Transmissions by radio, light, and sonic energy have heretofore been largely approached from the point of view frequency content, or band of frequencies. Thus, and with respect to radio, coexistent different radio transmissions are permissible by means of assignment of different frequencies or frequency channels to different users, particularly those within the same geographic area. Essentially foreign to this concept is that of tolerating transmissions which are not frequency limited. While it would seem that the very notion of not limiting frequency response would create havoc with existing frequency denominated services, it has been previously suggested that such is not necessarily true and that, at least theoretically, it is possible to have overlapping use of the radio spectrum. One suggested mode is that provided wherein very short, on the order of one nanosecond or less, radio pulses are applied to a broadband antenna which ideally would respond by transmitting short burst signals, typically comprising three to four polarity lobes, which comprise, energywise, signal energy over essentially the upper entire band (above 100 megacycles) of the most frequently used radio frequency spectrum, that is, up to the midgigahertz region. A basic discussion of impulse effected radio transmission is contained in an article entitled “Time Domain Electromagnetics and Its Application,” Proceedings of the IEEE, Vol. 66, No. 3, March 1978. This article particularly suggests the employment of such technology for baseband radar, and ranges from 5 to 5,000 feet are suggested. As noted, this article appeared in 1978, and now ten years later, it is submitted that little has been accomplished by way of achieving commercial application of this technology.
From both a theoretical and an experimental examination of the art, it has become clear to the applicant that the lack of success have largely been due to several factors. One is that the extremely wide band of frequencies to be transmitted poses very substantial requirements on an antenna. Antennas are generally designed for limited frequency bandwidths, and traditionally when one made any substantial change in frequency, it became necessary to choose a different antenna or an antenna of different dimensions. This is not to say that broadband antennas do not, in general, exist, but in general, applicant is unaware of any prior practical structures which, when excited by very short impulses, respond by the transmission of burst signals as described above, the ideal for this field of transmission.
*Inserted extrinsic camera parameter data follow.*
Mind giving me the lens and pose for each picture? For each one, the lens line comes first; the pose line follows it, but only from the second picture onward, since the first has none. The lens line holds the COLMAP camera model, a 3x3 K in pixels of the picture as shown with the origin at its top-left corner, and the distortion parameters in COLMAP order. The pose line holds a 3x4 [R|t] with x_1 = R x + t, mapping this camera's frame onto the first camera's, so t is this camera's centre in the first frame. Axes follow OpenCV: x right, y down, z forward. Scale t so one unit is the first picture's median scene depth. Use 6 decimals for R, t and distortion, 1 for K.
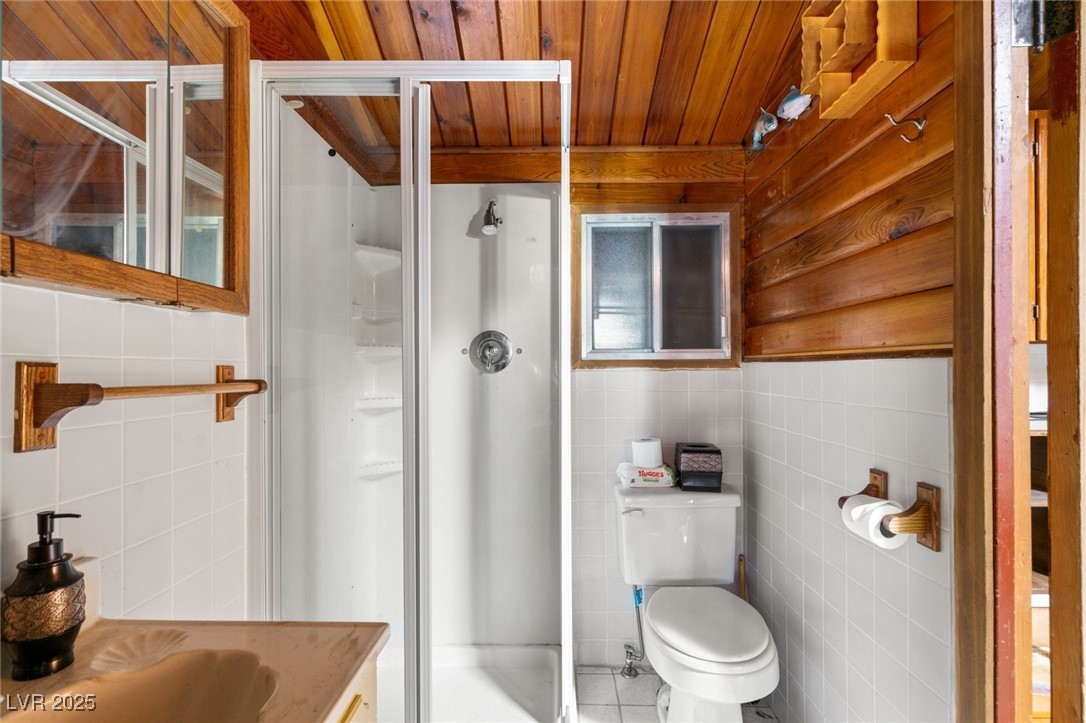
lens RADIAL K [[491.8, 0, 543.0], [0, 491.8, 361.5], [0, 0, 1]] dist [0.001656, -0.000148]
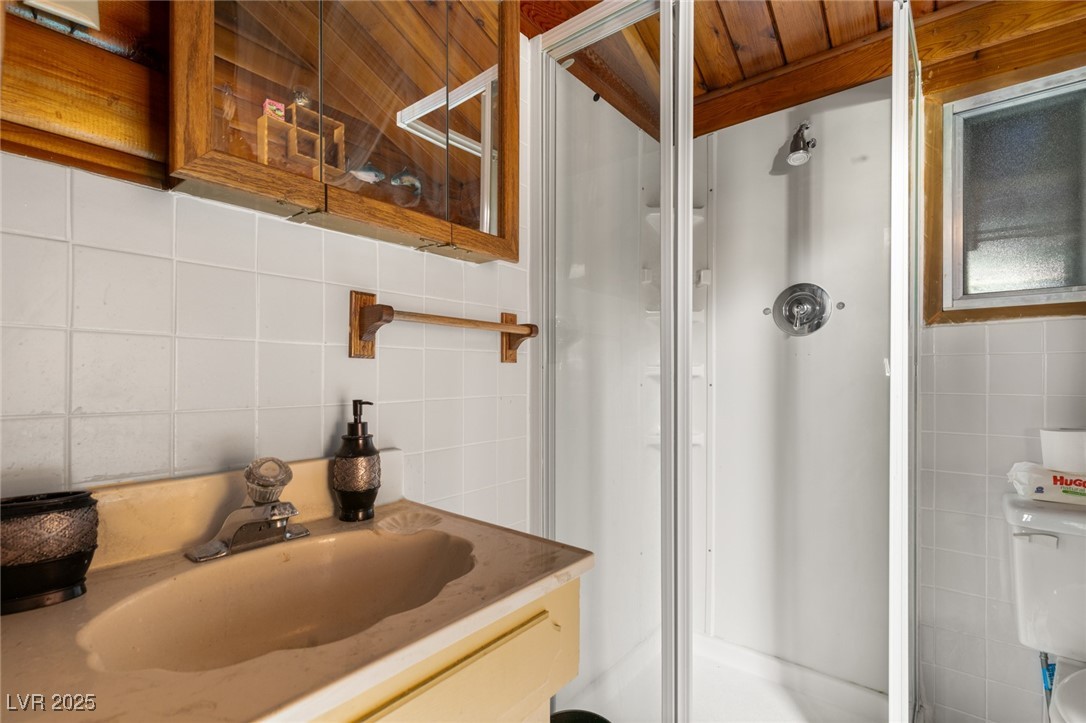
lens RADIAL K [[494.2, 0, 544.9], [0, 494.2, 370.8], [0, 0, 1]] dist [-0.001580, -0.001402]
pose [[0.785996, 0.003230, -0.618223, 0.108763], [0.003127, 0.999953, 0.009200, 0.119370], [0.618224, -0.009164, 0.785949, 0.149219]]
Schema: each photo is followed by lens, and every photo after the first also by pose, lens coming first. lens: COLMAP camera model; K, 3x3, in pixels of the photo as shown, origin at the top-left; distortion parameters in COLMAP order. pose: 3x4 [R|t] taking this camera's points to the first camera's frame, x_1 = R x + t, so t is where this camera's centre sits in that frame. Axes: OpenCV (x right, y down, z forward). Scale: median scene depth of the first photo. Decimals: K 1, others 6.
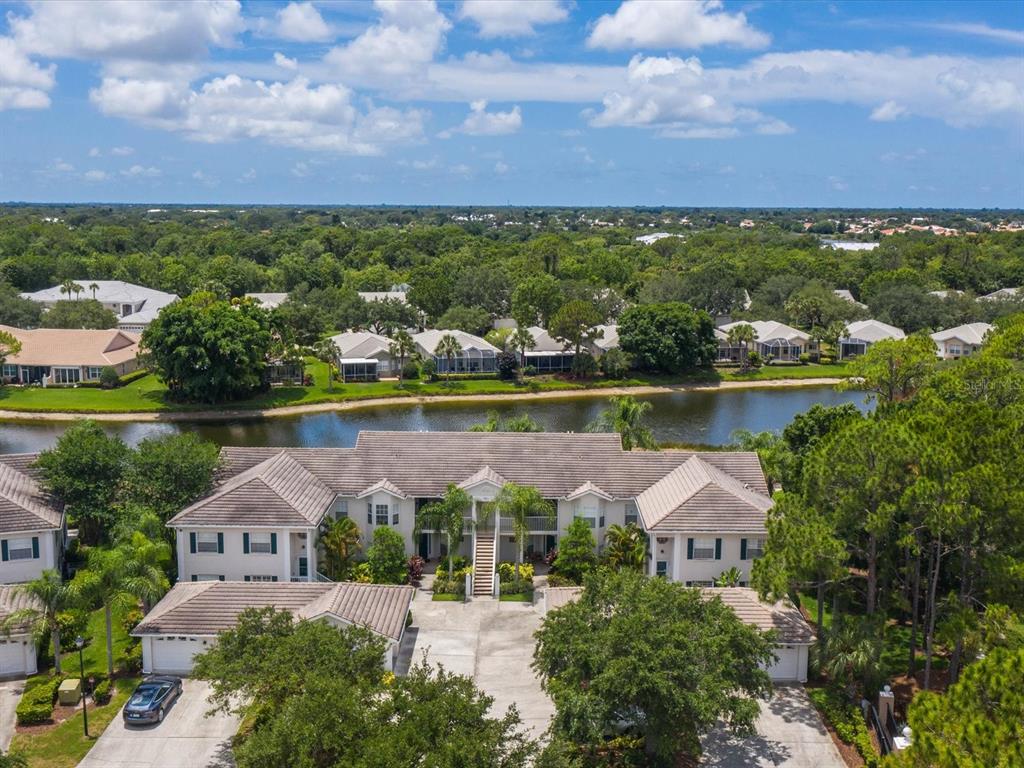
lens RADIAL K [[1054.4, 0, 512.0], [0, 1054.4, 384.0], [0, 0, 1]] dist [-0.016593, 0.000151]
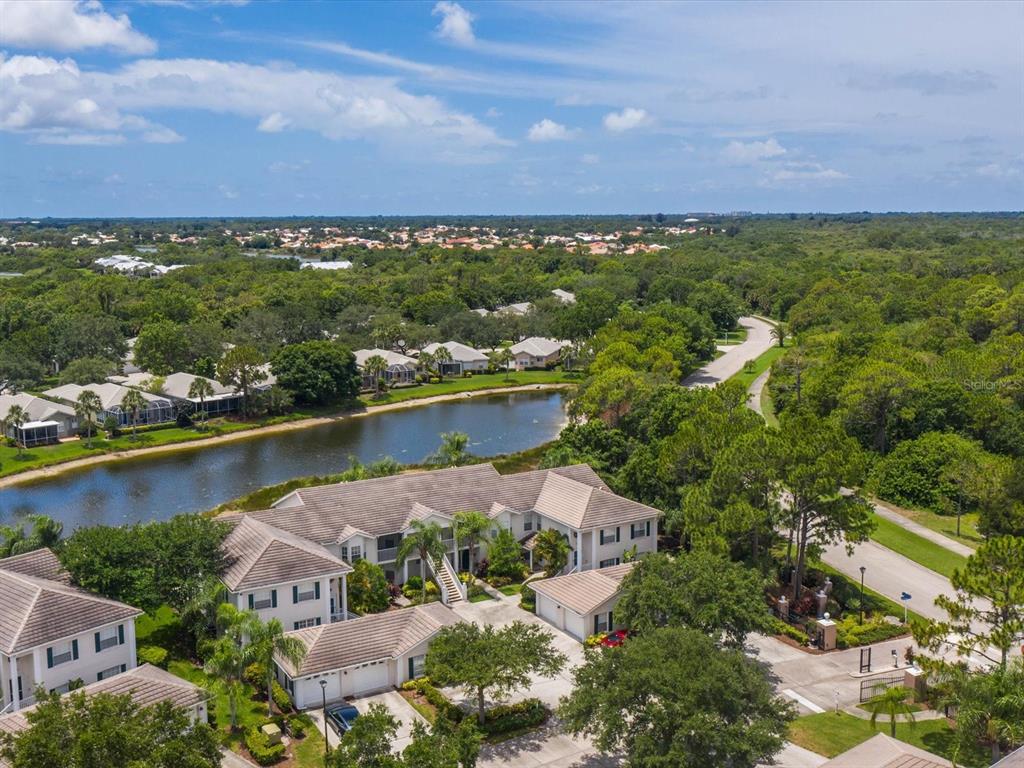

This view is based upon having tested many antennas and from discussions with contemporaries who are basically still struggling with the problem.
Two antenna types have received attention as being reasonably good broadband radiators, or receivers—the bicone antenna and various forms of horn antennas, particularly wherein the antenna becomes an extension of a feed transmission line. The applicant has tested published versions of both and has found that they simply fail to meet the obvious goal of transmitting sufficiently short bursts. Recently, applicant has learned of an improved horn-type antenna with improved response. However, it is understood to be three-dimensionally large and thus appears impractical for most common uses.
A second problem which has plagued advocates of the employment of impulse or time domain technology for radio is that of effectively receiving and detecting the presence of the signal bursts, particularly in the presence of high levels of existing ambient radiation, present nearly everywhere. If one considers the problem simply in terms of competition with the ambient signals, it might appear insurmountable, and perhaps this is an explanation for the lack of progress in receiver technology in this field. The state of the art prior to applicant's entrance generally involved the employment of brute force detection, that of threshold or time threshold gate detection. Threshold detection simply enables passage of signals higher than a selected threshold level. The problem with this approach is obvious in that if one transmits impulse generated signals which are of sufficient amplitude to rise above ambient signal levels, the existing radio services producing the latter may be unacceptably interferred with. For some reason, perhaps because of bias produced by the wide spectrum of signal involved, e.g., from 50 MHz on the order of 5 GHz, the possibility of coherent detection has been thought impossible.
With respect to transmissions via light and sonic energy, conventional techniques similarly call for relatively narrow frequency band transmissions which require quite high spectral density of frequency energy, and this in turn has been, in certain applications, a disadvantage that can be detected by unintended receivers.
Accordingly, it is the object of this invention to provide an impulse or time domain (or baseband) transmission system which attacks all of the above problems and to provide a complete impulse time domain transmission system which, in the applicant's view, eliminates the known practical barriers to its employment, and, importantly, its employment for electromagnetic and sonic modes of radio transmission, including communications, telemetry, navigation, radar, and sonar.